27 de jan. de 2016

saudade

Hoje ela apareceu logo cedo, entrou na cozinha e me surpreendeu ainda de pijama: um susto, eu e o pão pulando da torradeira, e de repente o gosto do lanche que você levava para a escola. A saudade me dá bom dia e diz: hoje também é ontem. Então a convido para ficar, ofereço café fresquinho e espalho lembranças de manteiga nas fatias de um tempo que nunca acaba.

18 de jan. de 2016

um, dois, três: assim começa uma história

No começo e durante muito tempo era apenas o Um.
Certo dia, alguém trouxe o Dois, um siamês ensimesmado -- ou talvez fosse melhor dizer com todas as letras: convencido de sua suposta superioridade – olhando com ares azuis para tudo e todos.
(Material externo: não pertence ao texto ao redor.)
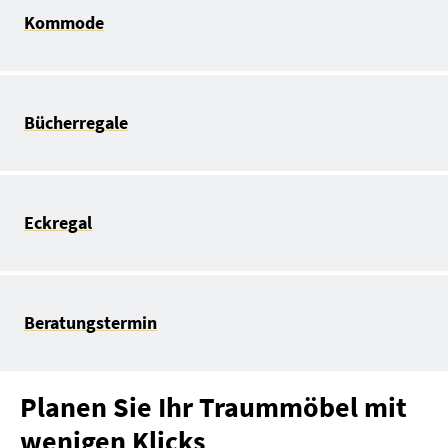
Kommode
Bücherregale
Eckregal
Beratungstermin
Planen Sie Ihr Traummöbel mit
wenigen Klicks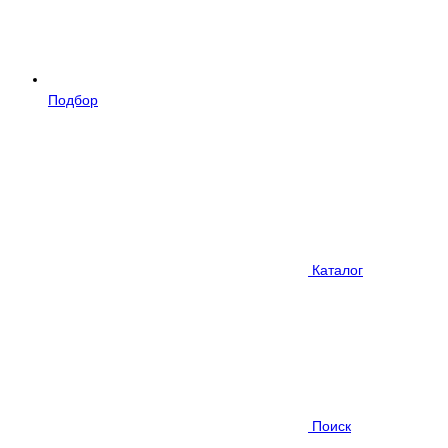
Подбор
Каталог
Поиск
O que não tinha em majestade e beleza felinas, Um compensava com um afeto mamífero irresistível, sempre pronto para retribuir cafunés com longas sessões de massagem, duas patas alternando toques de carinho no ritmo de um ronronar enérgico. Diferente de Dois, a vira-latice de Um o predispunha a se agrupar com uma docilidade realmente única: por isso, recebeu o novo companheiro de peito aberto, mostrando logo o quanto queria formar um par com Dois. Com a convivência, Dois encontrou seu lugar e a vida se encaixou em sua sequência lógica até a chegada de Três. Enorme em tamanho e afetividade, o cachorrão levou algum tempo para conquistar a confiança dos gatos, mas ao cabo de algumas semanas, sua determinação ímpar venceu todas as barreiras – sob o olhar incrédulo de Dois, Um não demorou a se entregar às lambidas de Três, macho com aptidões maternais, golden feito de mel, no mesmo tom caramelo dos seus pelos e dos seus instintos grudentos.
A dona da casa gostava dos bichos e, mais ainda, dos números -- esse era o seu alfabeto, um jeito de ler o mundo do zero ao infinito. Por isso, há muito tempo, deixara de ser Camila para se tornar Mil, um nome-número com som de estrada longa, gosto de fartura e vocação para grandes sonhos.

2 de jan. de 2016

feijões

No final de 2014, lembrei aqui daquela experiência que todo mundo já fez nas primeiras aulas de biologia: a de colocar um grão de feijão sobre um punhado de algodão com água, dentro de um pote transparente. Bastava deixar o recipiente num lugar bem iluminado, umedecer o algodão, caso secasse, e esperar. O feijão enrugava e logo aparecia a pontinha de um caule que cresceria rápido, feito mágica, rodeado de folhas verdes. Eu aguardava 2015 com grande expectativa -- a de ver surgirem os brotos de todas as sementes que eu havia plantado. Infelizmente o ano não floresceu como se esperava: difícil para os feijões, e também para o mercado editorial, com contratos cancelados, publicações adiadas, más notícias por toda parte. Mas justamente nesse ano tão árido as palavras brotaram, mais férteis do que nunca, embebendo minha nuvem de algodão com histórias inesperadas. É com esse frescor que começo 2016, e se o tempo da colheita ainda não chegar, que continue inspirando o plantio de muitos sonhos, as melhores palavras e deliciosos feijões.